Well this was a very interesting problem to run into. We’d migrated a website to a new host and WP-CLI was throwing errors complaining about an issue with the FTP Connection. What, for real? What would WP-CLI want with an FTP Connection? It wasn’t all commands though; wp core version ran without issue but others like wp plugin list kept complaining. What’s more, running WP-CLI on another website on the exact same host proceeded without issue. What was going on?

The Errors

Below is a truncated and cleaned up version of the errors:

PHP Fatal error:  Uncaught TypeError: ftp_fget(): Argument #1 ($ftp) must be of type FTP\Connection, null given in /PATH_TO_WEBSITE_ROOT/wp-admin/includes/class-wp-filesystem-ftpext.php:146
Stack trace:

#0 /PATH_TO_WEBSITE_ROOT/wp-admin/includes/class-wp-filesystem-ftpext.php(146): ftp_fget()


... (More error traces)

My first thought was there was an issue with the WordPress theme because it⁠⁠⁠⁠ appears right there in the stack trace. Since this particular website used a third-party theme we did the obvious thing and updated it hoping that would get rid of the problem. No such luck.

Upon deeper inspection we discovered the theme was using $wp_filesystem->get_contents() to read several of its own files to display as a list in the WordPress Dashboard*. WordPress has several different methods of reading files and you can retrieve the method used via the get_filesystem_method() function. Digging into this function shows that the method WordPress uses is based on file ownership: it creates a temporary file and checks the owner of the temporary file against the owner of the currently executing one. If the owners match then WordPress reads files via the direct method otherwise it will use another method which in our case was ftpext (the stack trace shows it uses the file class-wp-filesystem-ftpext.php).

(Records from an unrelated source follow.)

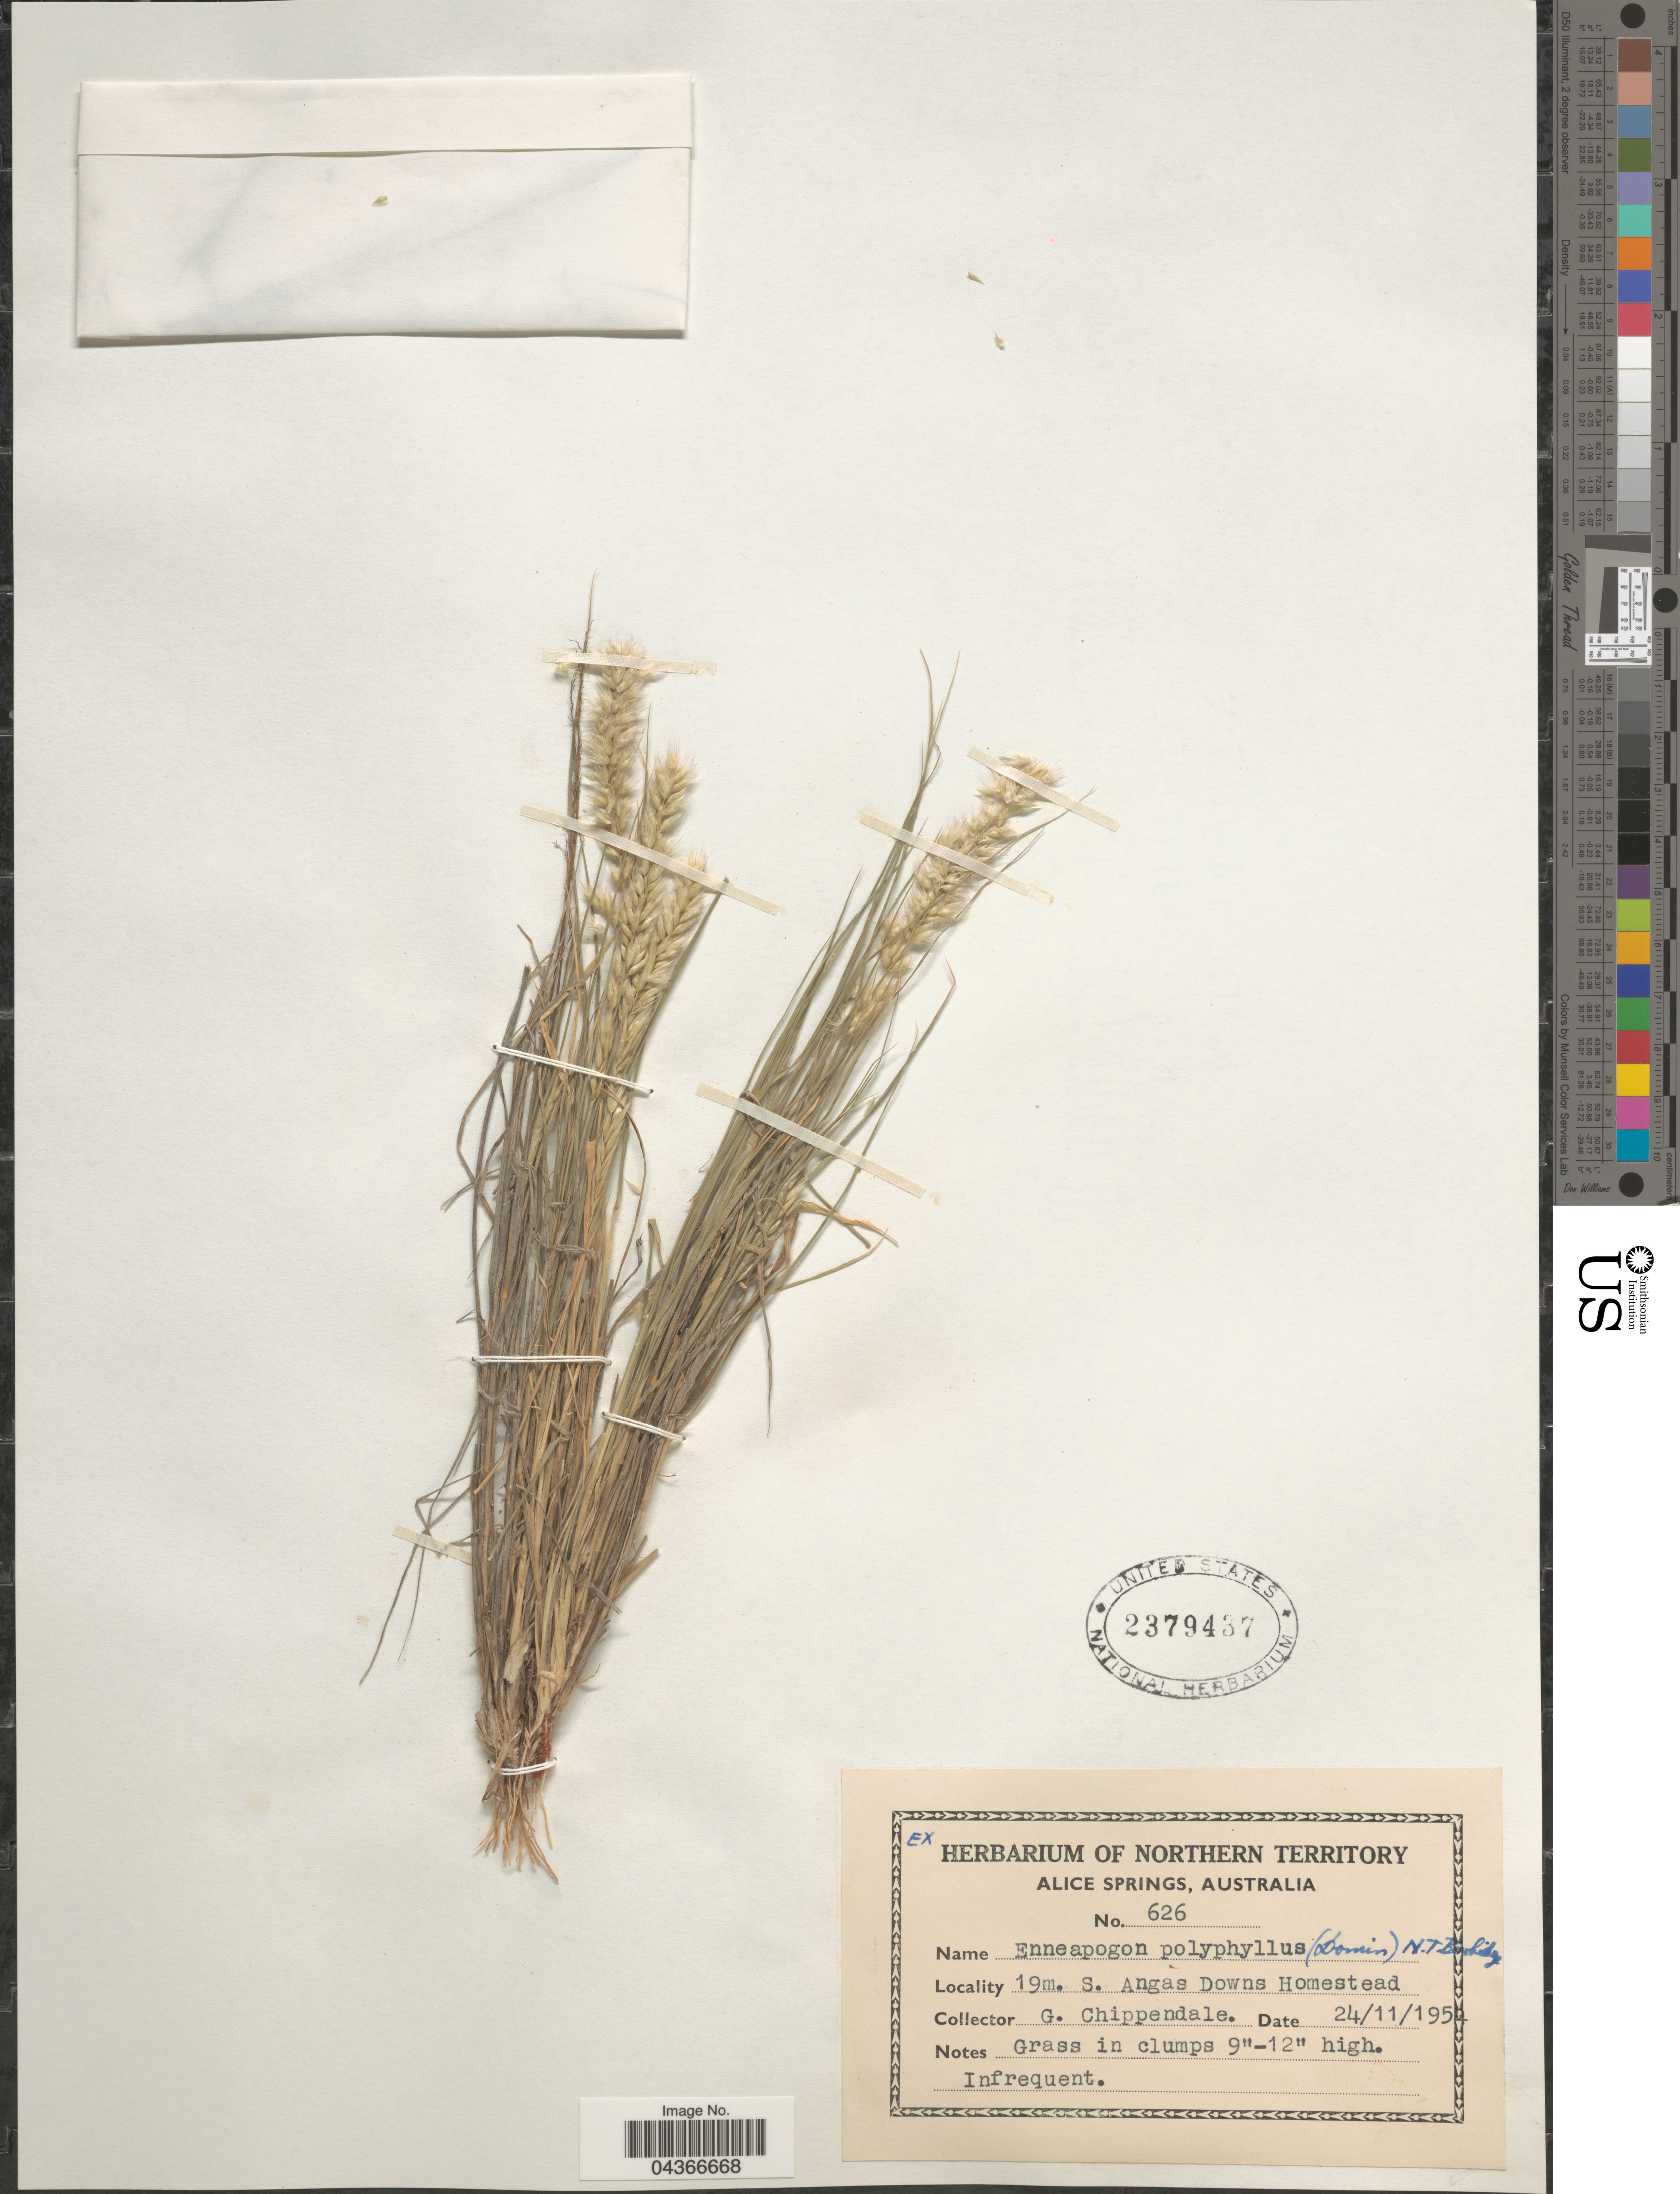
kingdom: Plantae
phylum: Tracheophyta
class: Liliopsida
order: Poales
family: Poaceae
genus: Enneapogon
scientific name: Enneapogon polyphyllus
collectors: G. Chippendale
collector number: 626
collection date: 1954-11-24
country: Australia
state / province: Northern Territory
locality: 19m. S. Angas Downs Homestead.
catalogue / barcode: US 2379437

// Attempt to determine the file owner of the WordPress files, and that of newly created files.
$wp_file_owner = false;
$temp_file_owner = false;
if ( function_exists( 'fileowner' ) ) {
  $wp_file_owner = @fileowner( __FILE__ );
  $temp_file_owner = @fileowner( $temp_file_name );

if ( false !== $wp_file_owner && $wp_file_owner === $temp_file_owner ) {

And this was the cause of our issue; we were running WP-CLI on the command-line as a different user which forced WordPress to use ftpext.

File ownership

Remember how I said this website had been recently migrated to a new host? For added security we set up the host to run each application/website as its own non-login user who was also the owner of that application⁠⁠⁠⁠’s files. However, when we ran WP-CLI we were doing so as a different logged-in user.

The solution

It⁠⁠⁠⁠’s actually very simple; run WP-CLI as the owner of the application/website files:

sudo -u OTHER_USER wp plugin list 

Another method that works is to force WordPress to use the direct method of reading files. This can be done by adding  define('FS_METHOD', 'direct'); to wp-config.php but I’m not sure about the security ramifications of doing this.

But… why is this happening at all?

🤷‍♀️ I don⁠⁠⁠⁠’t know why WP-CLI was effectively trying to execute the theme code even when it’s just trying to retrieve a list of installed plugins. It makes me wonder if there is a SHORTINIT version for WP-CLI.

* The other website where WP-CLI ran without issue had a theme which did not $wp_filesystem->get_contents() so that⁠⁠⁠⁠’s probably why there were no errors.